Prompt A: In the post about the HMAX model, why does each image end up with 8 C2 units? Answer in one to three sentences.
Prompt B: According to the post about the HMAX model, how many prototypes did the writer actually use in the project?
Prompt C: Pick up the post about the HMAX model right after its last sentence and keep writing it.

Use the osusvm to recognize faces after the C2 layer in HMAX model

I achieved the computation of the original HMAX model, and I get the results at C2 layer. Now I still have the tuned-layer, in other words, to use the osusvm.
In my project, I have two directories. One containing the training images and other containing the test images.
Reference: lennon310's response in Training images and test images
Firstly, I would like to show you my results at C2 layer (surely that the results should be a vectors). Notice that I extracted only 2 prototypes in the S2 layer (in my project I used 256 prototypes, but only in this question, assume that I used only 2 prototypes), and four prototypes sizes:[4 8 12 16]. So for each image, we get 8 C2 units (2 prototypes x 4 patch sizes = 8).

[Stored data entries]

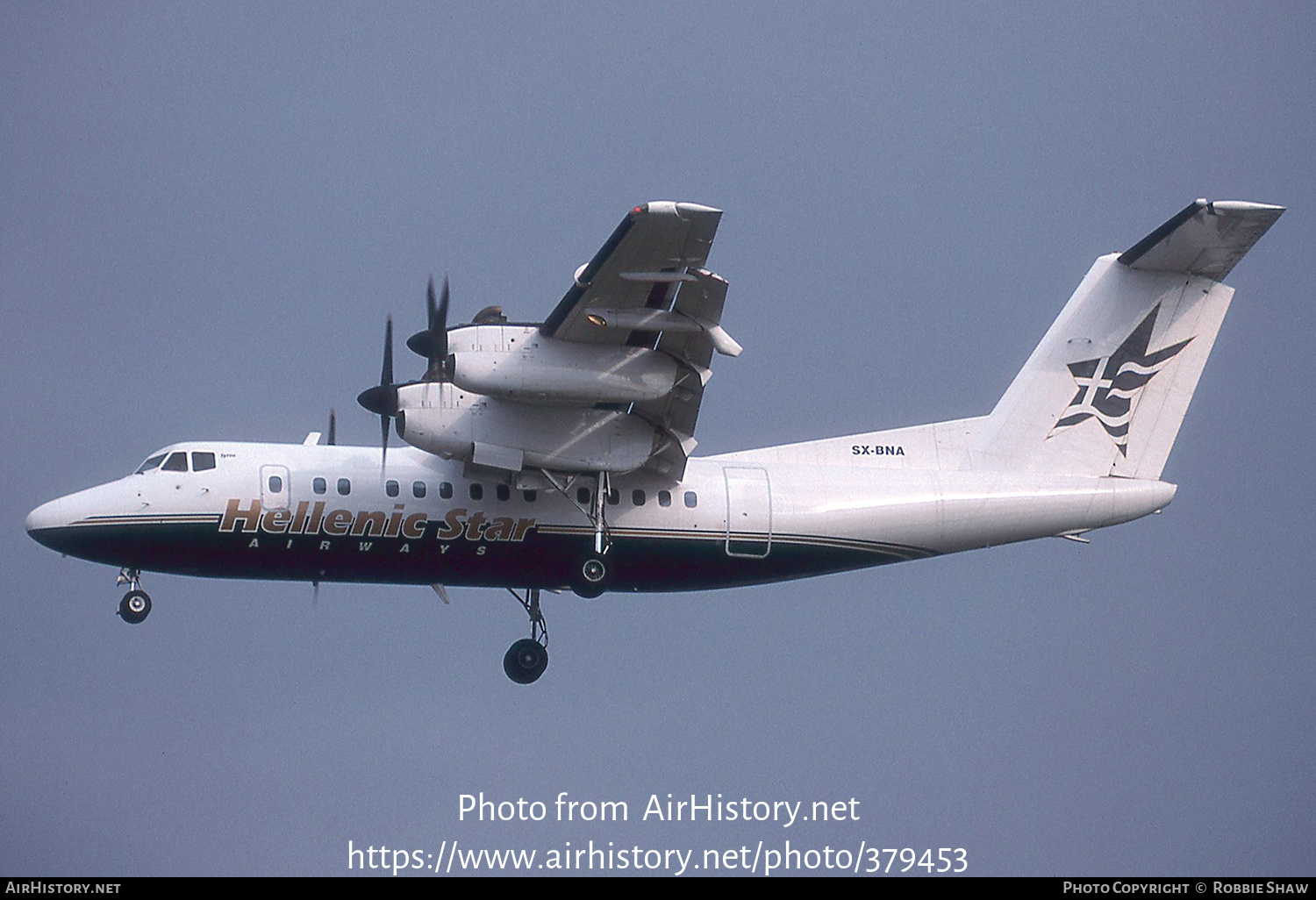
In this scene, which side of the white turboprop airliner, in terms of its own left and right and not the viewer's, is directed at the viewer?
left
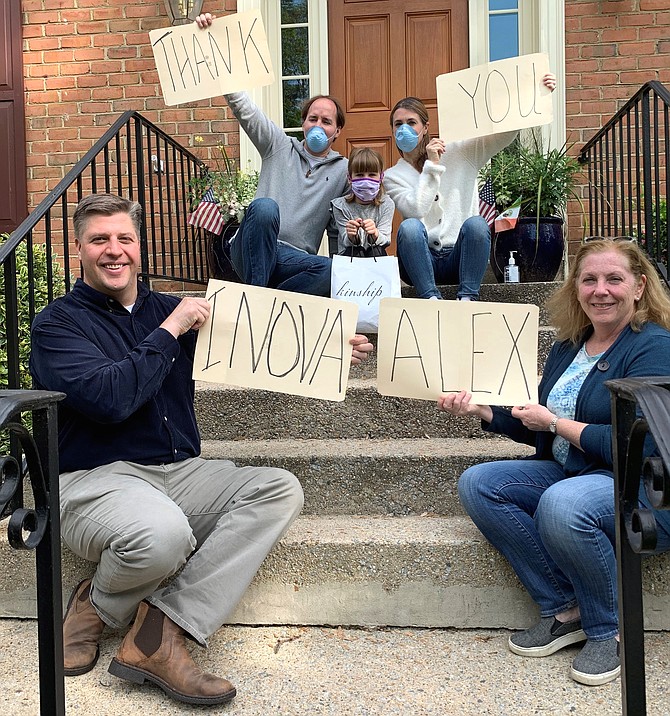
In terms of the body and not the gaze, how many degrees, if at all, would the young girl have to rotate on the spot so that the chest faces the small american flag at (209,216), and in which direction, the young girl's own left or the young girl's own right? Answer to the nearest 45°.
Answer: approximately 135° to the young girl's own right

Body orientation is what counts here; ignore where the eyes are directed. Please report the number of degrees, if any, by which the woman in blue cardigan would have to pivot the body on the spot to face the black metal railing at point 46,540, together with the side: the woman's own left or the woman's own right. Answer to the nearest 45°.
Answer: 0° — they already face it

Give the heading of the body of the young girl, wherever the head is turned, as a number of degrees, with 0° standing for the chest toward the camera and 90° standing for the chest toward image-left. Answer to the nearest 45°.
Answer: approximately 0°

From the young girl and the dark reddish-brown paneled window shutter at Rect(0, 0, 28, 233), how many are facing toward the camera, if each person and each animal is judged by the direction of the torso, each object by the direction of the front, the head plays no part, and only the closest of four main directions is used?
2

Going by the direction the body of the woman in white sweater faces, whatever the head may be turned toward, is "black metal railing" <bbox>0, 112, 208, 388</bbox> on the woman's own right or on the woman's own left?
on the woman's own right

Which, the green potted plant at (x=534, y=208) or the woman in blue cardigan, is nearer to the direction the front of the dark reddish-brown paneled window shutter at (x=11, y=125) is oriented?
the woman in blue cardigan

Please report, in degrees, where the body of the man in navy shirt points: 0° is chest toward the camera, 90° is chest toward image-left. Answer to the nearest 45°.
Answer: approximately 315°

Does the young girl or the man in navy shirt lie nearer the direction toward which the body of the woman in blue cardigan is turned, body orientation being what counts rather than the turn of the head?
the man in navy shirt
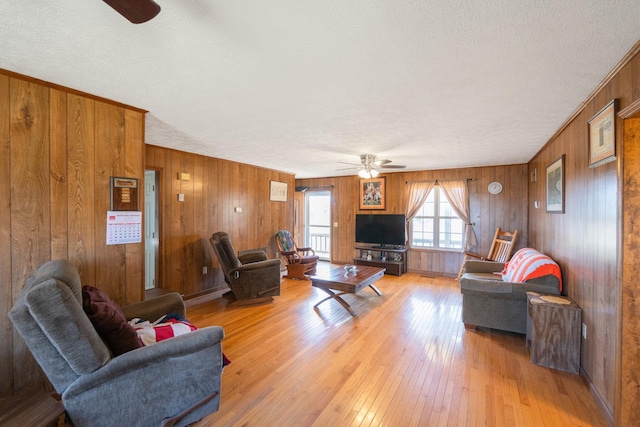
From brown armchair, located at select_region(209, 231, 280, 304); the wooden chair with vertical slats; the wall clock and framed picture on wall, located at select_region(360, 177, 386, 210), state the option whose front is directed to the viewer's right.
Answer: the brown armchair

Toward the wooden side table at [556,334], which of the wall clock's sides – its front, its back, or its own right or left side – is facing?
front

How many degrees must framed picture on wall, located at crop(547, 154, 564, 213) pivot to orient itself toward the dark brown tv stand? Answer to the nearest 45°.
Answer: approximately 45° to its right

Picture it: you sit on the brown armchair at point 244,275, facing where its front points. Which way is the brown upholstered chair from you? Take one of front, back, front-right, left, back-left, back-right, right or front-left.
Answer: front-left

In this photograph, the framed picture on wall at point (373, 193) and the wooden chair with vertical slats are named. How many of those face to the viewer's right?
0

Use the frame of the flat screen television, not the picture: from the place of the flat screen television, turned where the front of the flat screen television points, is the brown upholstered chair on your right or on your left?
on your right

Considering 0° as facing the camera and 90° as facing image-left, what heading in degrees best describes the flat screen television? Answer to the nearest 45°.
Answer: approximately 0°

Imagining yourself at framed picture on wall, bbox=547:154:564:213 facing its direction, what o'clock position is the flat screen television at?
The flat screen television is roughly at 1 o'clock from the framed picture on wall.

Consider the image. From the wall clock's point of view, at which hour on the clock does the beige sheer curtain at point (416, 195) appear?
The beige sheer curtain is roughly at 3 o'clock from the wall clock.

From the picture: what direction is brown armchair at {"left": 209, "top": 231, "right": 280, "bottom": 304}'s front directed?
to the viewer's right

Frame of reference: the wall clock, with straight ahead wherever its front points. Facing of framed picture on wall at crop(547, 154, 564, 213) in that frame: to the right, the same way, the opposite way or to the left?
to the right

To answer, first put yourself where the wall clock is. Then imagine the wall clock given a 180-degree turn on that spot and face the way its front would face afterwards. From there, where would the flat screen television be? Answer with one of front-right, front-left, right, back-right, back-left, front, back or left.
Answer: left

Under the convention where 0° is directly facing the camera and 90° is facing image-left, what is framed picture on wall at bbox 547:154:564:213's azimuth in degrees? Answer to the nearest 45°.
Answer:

Final answer A: Only 2 prototypes are taken in the S2 layer, and there are four patch sizes (4, 8, 12 and 16). Multiplying 2 prototypes by 4 patch sizes gives 8 C2 units for each image.

Final answer B: 256 prototypes.

Final answer C:
C2res{1}: For the six training images:
0.0088 0.0098 0.0030 0.0067 0.0063 0.0057
0.0300 0.0315 0.0251 0.0211 0.0295 0.0248
0.1042 0.1843 0.1151 0.1166 0.0668 0.1134
0.3380 0.2529 0.3709 0.2886 0.3938 0.3078
0.2535 0.3255 0.3564 0.2196 0.1681 0.2827
3.9902 5.3475 4.5504 4.9500 6.7440 4.4033
0.8520 0.8740 0.7209 0.7705 0.4303 0.7687
6.3131 7.2560 7.9412 7.1929 9.8789 6.6764
C2res{2}: For the two test images:
0.0080 0.0132
0.0240 0.0001
0.1007 0.2214
0.3055 0.0249
0.2989 0.3483
4.6946 4.2762
0.7048 1.2791
6.7595 4.7728
Secondly, I downloaded the osu-svm matlab toolbox and I added its path:
addpath(genpath('./osu-svm/')); %put your own path to osusvm here
useSVM = 1; %if you do not have osusvm installed you can turn this
%to 0, so that the classifier would be a NN classifier
%note: NN is not a great classifier for these features
Then I used the code below:
%Simple classification code
XTrain = [C2res{1}]; %training examples as columns
XTest = [C2res{2}]; %the labels of the training set
ytrain = [ones(size(C2res{1},2),1)];%testing examples as columns
ytest = [ones(size(C2res{2},2),1)]; %the true labels of the test set
if useSVM
Model = CLSosusvm(XTrain,ytrain); %training
[ry,rw] = CLSosusvmC(XTest,Model); %predicting new labels
else %use a Nearest Neighbor classifier
Model = CLSnn(XTrain, ytrain); %training
[ry,rw] = CLSnnC(XTest,Model); %predicting new labels
end
successrate = mean(ytest==ry) %a simple classification score
Does the code just above is true ? Why I always get a successrate=1 ? I think that I am wrong in some places. Please I need help. If it is true, does another way to compute that ? What can I use instead of successrate in order to get more sexy results?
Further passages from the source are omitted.